1.     Le contexte :

    Sans espoir de rétablir la situation après l’échec de la coalition (Henri III, roi d’Angleterre, Frédéric II empereur, le roi d’Aragon et le comte de la Marche) contre Louis IX, Raimond VII décida de solliciter la clémence du roi et délégua l’évêque de Toulouse d’entamer les négociations en se disant prêt à rencontrer le souverain pour implorer sa miséricorde, pour lui jurer  éternelle fidélité et s’engager non seulement à extirper l’hérésie mais à châtier les assassins des inquisiteurs. Le 1er Novembre 1240, il s’entretient avec Humbert de Beaujeu et l’évêque de Clermont, dépêché par le roi. Le 30, il capitule entre les mains des commissaires royaux. Le 28 décembre, confiant le gouvernement du comté à Sicard Alaman, il partit pour Lorris en Gâtinais où l’attendait Louis IX. Il signa la paix le mois suivant. Elle consistait à promettre de respecter enfin en toute chose le Traité de Paris de 1229. Par une lettre, Raimond assura sa cousine Blanche de Castille qu’il allait purger ses Etats de l’hérésie. Il organisa un simulacre de siège à Montségur pour prouver sa fidélité aux serments récents.

Consignes:
1. Pour chacune des affirmations ci-dessous, indiquez par oui ou non si elle concorde avec l’extrait, en citant les mots du texte qui tranchent.
(a) Raimond VII confia le gouvernement du comté à Sicard Alaman avant de partir pour Lorris.
(b) Raimond VII organisa un véritable siège à Montségur.
(c) La paix signée par Raimond VII annulait le Traité de Paris de 1229.
2. Répondez brièvement aux questions suivantes à partir de l’extrait.
(a) Qui Raimond VII délégua-t-il pour entamer les négociations ?
(b) À quelle date s’entretint-il avec Humbert de Beaujeu et l’évêque de Clermont ?
(c) Où Louis IX attendait-il Raimond VII ?

Données fournies:
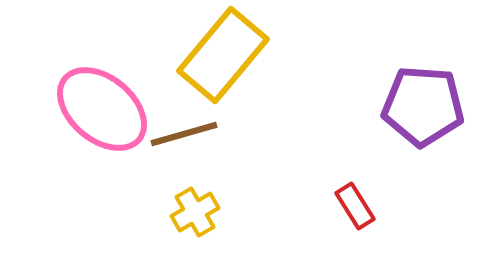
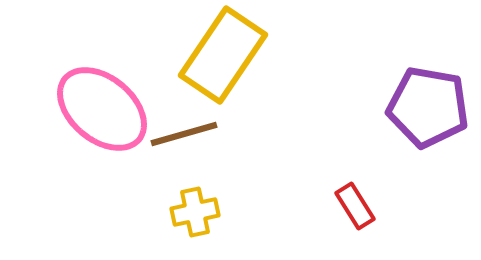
yellow rectangle: rotated 6 degrees counterclockwise
purple pentagon: moved 5 px right, 1 px down; rotated 6 degrees clockwise
yellow cross: rotated 18 degrees clockwise
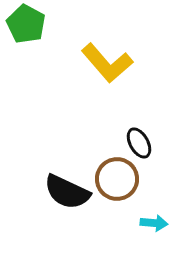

Résultats:
1.
(a) Oui : « confiant le gouvernement du comté à Sicard Alaman, il partit pour Lorris en Gâtinais ».
(b) Non : « Il organisa un simulacre de siège à Montségur ».
(c) Non : « Elle consistait à promettre de respecter enfin en toute chose le Traité de Paris de 1229 ».

2.
(a) L’évêque de Toulouse.
(b) Le 1er novembre 1240.
(c) À Lorris en Gâtinais.